First, I have introduced the BuyAmerican.gov Act. This bill would create a publicly accessible website with information pertaining which government agencies are using waivers to exempt themselves from various Buy American provisions of federal law. There are laws on the books which require federal agencies to buy American-made goods whenever practical, with various exemptions mostly related to cost and item availability. Many exemptions are granted on cost alone and the American people should be able to know what agencies are taking the various exemptions and why. With publicly available information, they can see and judge for themselves if their government is exempting itself from its own provisions in appropriate or appropriate ways, in appropriate amounts or excessively.
Secondly, I introduced the Liberty for Drug Price Information Act. This bill would allow pharmacies to inform their customers if a prescription drug may be less expensive via some other manner, such as out of pocket, rather than buying it through their health benefits plan. I believe that more information in the hands of consumers is generally a good thing. Pharmacists should not be silenced by any organization from sharing price information that they may have available.
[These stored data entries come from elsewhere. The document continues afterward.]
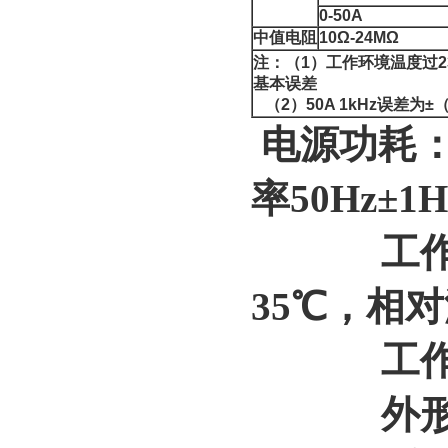
0-50A
中值电阻
10Ω-24MΩ
注：（
1
）工作环境温度过
基本误差
（
2
）
50A 1kHz
误差为
±
电源功耗： 
率50Hz±1
工作环境
35℃，相对
工作时
外形尺寸：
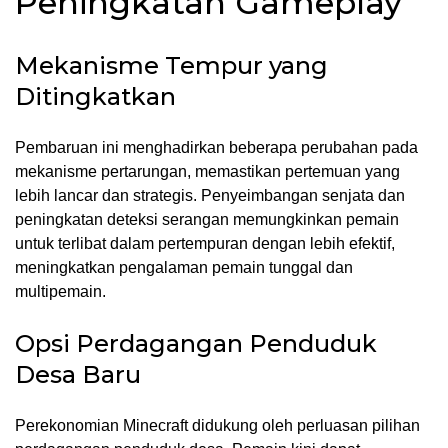
Peningkatan Gameplay
Mekanisme Tempur yang
Ditingkatkan
Pembaruan ini menghadirkan beberapa perubahan pada
mekanisme pertarungan, memastikan pertemuan yang
lebih lancar dan strategis. Penyeimbangan senjata dan
peningkatan deteksi serangan memungkinkan pemain
untuk terlibat dalam pertempuran dengan lebih efektif,
meningkatkan pengalaman pemain tunggal dan
multipemain.
Opsi Perdagangan Penduduk
Desa Baru
Perekonomian Minecraft didukung oleh perluasan pilihan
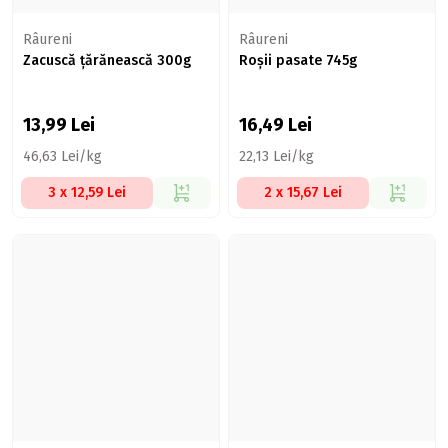
Râureni
Râureni
Zacuscă țărănească 300g
Roșii pasate 745g
13,99
Lei
16,49
Lei
46,63 Lei/kg
22,13 Lei/kg
3 x 12,59 Lei
2 x 15,67 Lei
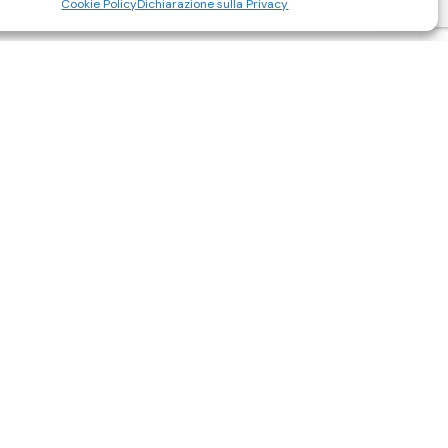
Cookie Policy
Dichiarazione sulla Privacy
ambi
Orari di apertura
Lun – ven: 8:00 / 12:00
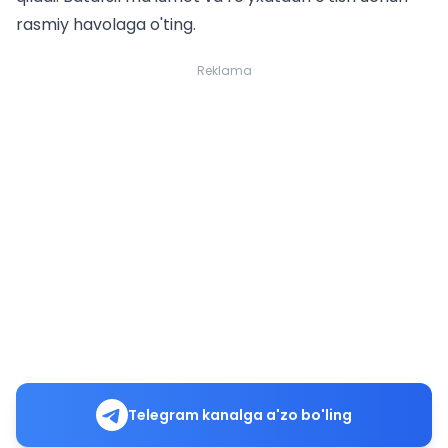
rasmiy havola
ga o'ting.
Reklama
Telegram kanalga a'zo bo'ling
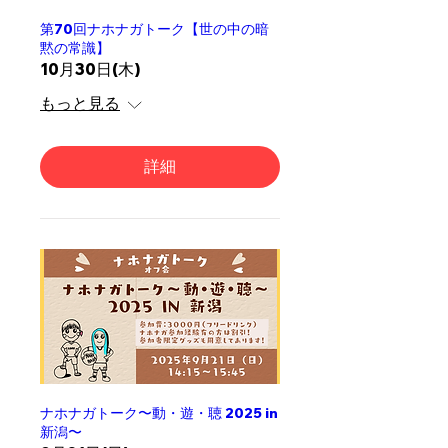
第70回ナホナガトーク【世の中の暗
黙の常識】
10月30日(木)
もっと見る
詳細
ナホナガトーク〜動・遊・聴 2025 in
新潟〜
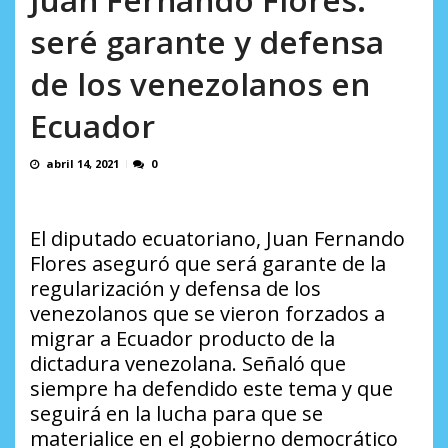
AGOSTO 5, 2026
seré garante y defensa
de los venezolanos en
Ecuador
abril 14, 2021
0
El diputado ecuatoriano, Juan Fernando
Flores aseguró que será garante de la
regularización y defensa de los
venezolanos que se vieron forzados a
migrar a Ecuador producto de la
dictadura venezolana. Señaló que
siempre ha defendido este tema y que
seguirá en la lucha para que se
materialice en el gobierno democrático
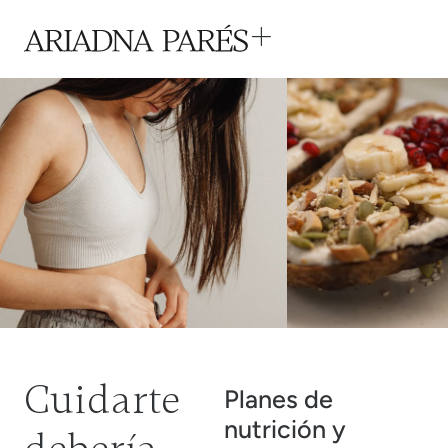
Cuidarte
Planes de
nutrición y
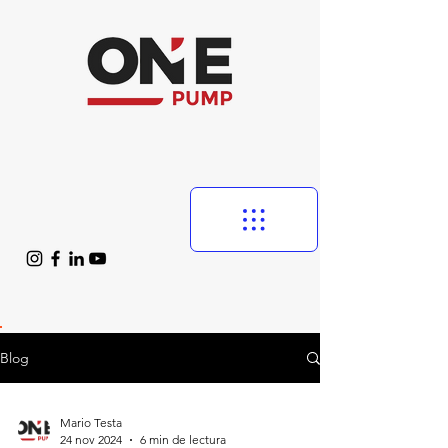
Blog
Mario Testa
24 nov 2024
6 min de lectura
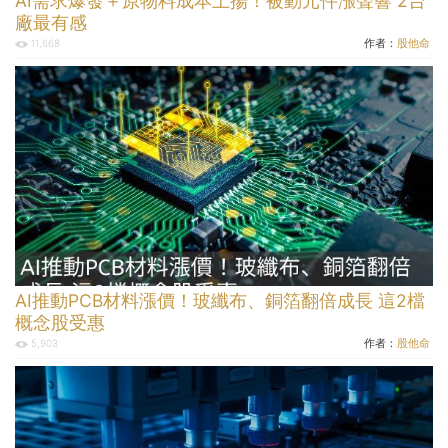
AI需求爆發＋原物料成本上揚！被動元件漲聲響 2台
廠最有感
作者：
股他命
11,668
AI推動PCB材料漲價！玻纖布、銅箔翻倍成長 這2檔
概念股受惠
作者：
股他命
5,903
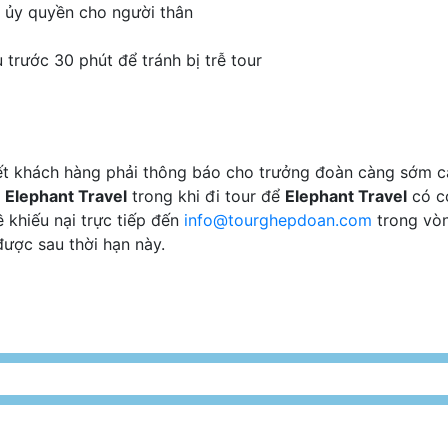
y ủy quyền cho người thân
 trước 30 phút để tránh bị trễ tour
hết khách hàng phải thông báo cho trưởng đoàn càng sớm c
a
Elephant Travel
trong khi đi tour để
Elephant Travel
có cơ
 khiếu nại trực tiếp đến
info@tourghepdoan.com
trong vòn
ược sau thời hạn này.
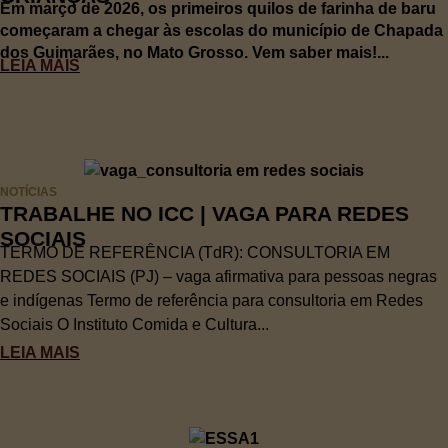
Em março de 2026, os primeiros quilos de farinha de baru
começaram a chegar às escolas do município de Chapada
dos Guimarães, no Mato Grosso. Vem saber mais!...
LEIA MAIS
NOTÍCIAS
TRABALHE NO ICC | VAGA PARA REDES
SOCIAIS
TERMO DE REFERÊNCIA (TdR): CONSULTORIA EM
REDES SOCIAIS (PJ) – vaga afirmativa para pessoas negras
e indígenas Termo de referência para consultoria em Redes
Sociais O Instituto Comida e Cultura...
LEIA MAIS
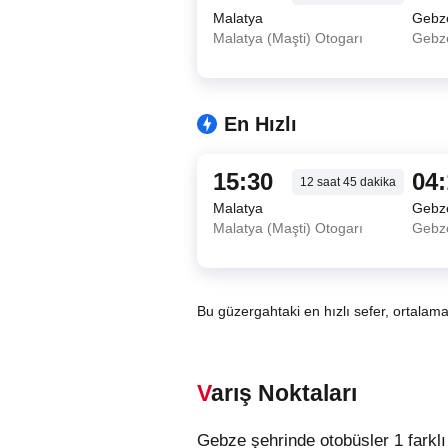
Malatya
Gebz
Malatya (Maşti) Otogarı
Gebz
En Hızlı
15:30
04
12
saat
45
dakika
Malatya
Gebz
Malatya (Maşti) Otogarı
Gebz
Bu güzergahtaki en hızlı sefer, ortalam
Varış Noktaları
Gebze şehrinde otobüsler 1 farkl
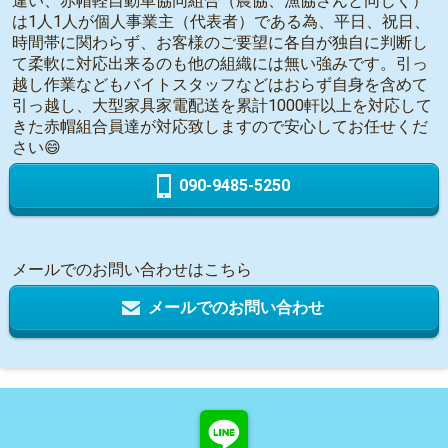
違い、赤帽軽自動車協同組合（農協、漁協さんと同じく）
は1人1人が個人事業主（代表者）である為、平日、祝日、
時間帯に関わらず、お客様のご要望に各自が独自に判断し
て柔軟に対応出来るのも他の組織には無い強みです。引っ
越し作業などもバイトスタッフなどはおらず自身を含めて
引っ越し、大型家具家電配送を累計1000軒以上を対応して
きた赤帽組合員達が対応致しますので安心してお任せくだ
さい😄
090-9485-5250
メールでのお問い合わせはこちら
メールでのお問い合わせ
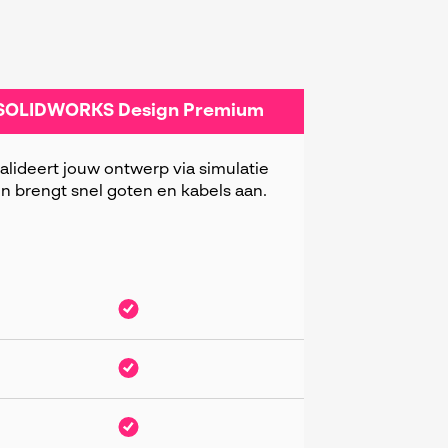
SOLIDWORKS Design Premium
alideert jouw ontwerp via simulatie
n brengt snel goten en kabels aan.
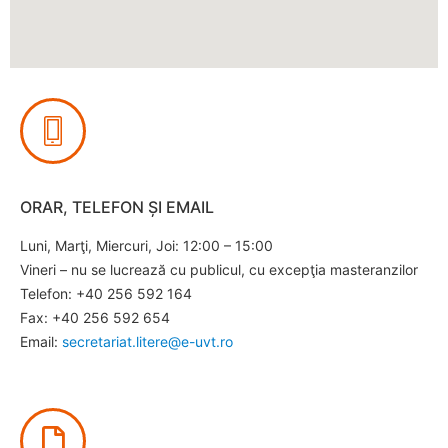
ORAR, TELEFON ȘI EMAIL
Luni, Marţi, Miercuri, Joi: 12:00 – 15:00
Vineri – nu se lucrează cu publicul, cu excepţia masteranzilor
Telefon: +40 256 592 164
Fax: +40 256 592 654
Email:
secretariat.litere@e-uvt.ro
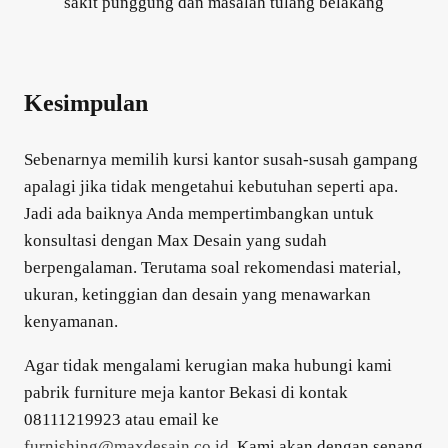
sakit punggung dan masalah tulang belakang
Kesimpulan
Sebenarnya memilih kursi kantor susah-susah gampang
apalagi jika tidak mengetahui kebutuhan seperti apa.
Jadi ada baiknya Anda mempertimbangkan untuk
konsultasi dengan Max Desain yang sudah
berpengalaman. Terutama soal rekomendasi material,
ukuran, ketinggian dan desain yang menawarkan
kenyamanan.
Agar tidak mengalami kerugian maka hubungi kami
pabrik furniture meja kantor Bekasi di kontak
08111219923 atau email ke
furnishing@maxdesain.co.id
. Kami akan dengan senang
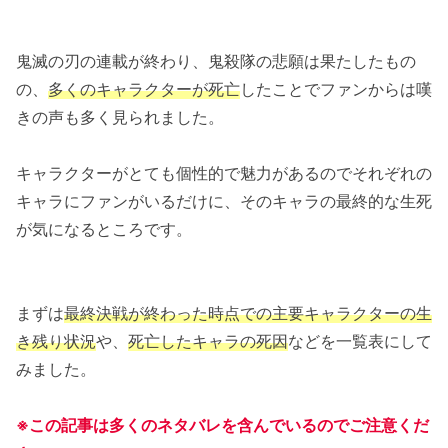
鬼滅の刃の連載が終わり、鬼殺隊の悲願は果たしたもの
の、
多くのキャラクターが死亡
したことでファンからは嘆
きの声も多く見られました。
キャラクターがとても個性的で魅力があるのでそれぞれの
キャラにファンがいるだけに、そのキャラの最終的な生死
が気になるところです。
まずは
最終決戦が終わった時点での主要キャラクターの生
き残り状況
や、
死亡したキャラの死因
などを一覧表にして
みました。
※この記事は多くのネタバレを含んでいるのでご注意くだ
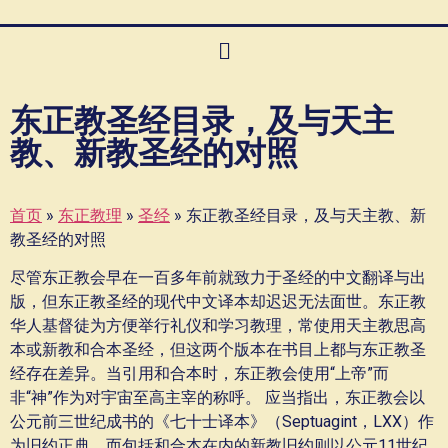
东正教圣经目录，及与天主
教、新教圣经的对照
首页
»
东正教理
»
圣经
»
东正教圣经目录，及与天主教、新
教圣经的对照
尽管东正教会早在一百多年前就致力于圣经的中文翻译与出
版，但东正教圣经的现代中文译本却迟迟无法面世。东正教
华人基督徒为方便举行礼仪和学习教理，常使用天主教思高
本或新教和合本圣经，但这两个版本在书目上都与东正教圣
经存在差异。当引用和合本时，东正教会使用“上帝”而
非“神”作为对宇宙至高主宰的称呼。 应当指出，东正教会以
公元前三世纪成书的《七十士译本》（Septuagint，LXX）作
为旧约正典，而包括和合本在内的新教旧约则以公元11世纪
Third, I introduced the Financial Literacy to Financial Freedom Act. This bill would enable universities and other institutions of higher education to require additional financial counseling prior to disbursing a loan. Currently, universities are only required to give first-time borrowers one session of counseling. In many circumstances, this counseling is short and quickly forgotten in the whirlwind of activity that is transitioning to college or university. In short, it is insufficient. By allowing for more counseling to be required, first-time borrowers will be able to be given more information or have the same information presented again which will enable it to remain in borrower's memories better. More education about terms and responsibilities of loans will hopefully inform borrowers more effectively, so that they can avoid long-term debt.
I urge my colleagues in the House to consider these three bills and pass them through the House. The people deserve to know how the government is exempting itself from Buy American provisions and why. They deserve to know if they can purchase medicine for a lower price, and not have pharmacists gagged by contract from sharing price information. They deserve to know the long-term effects of taking out education-related loans and what is involved in paying off that debt. These three bills will put more information in the hands of the people about their government and several matters that can profoundly influence their lives."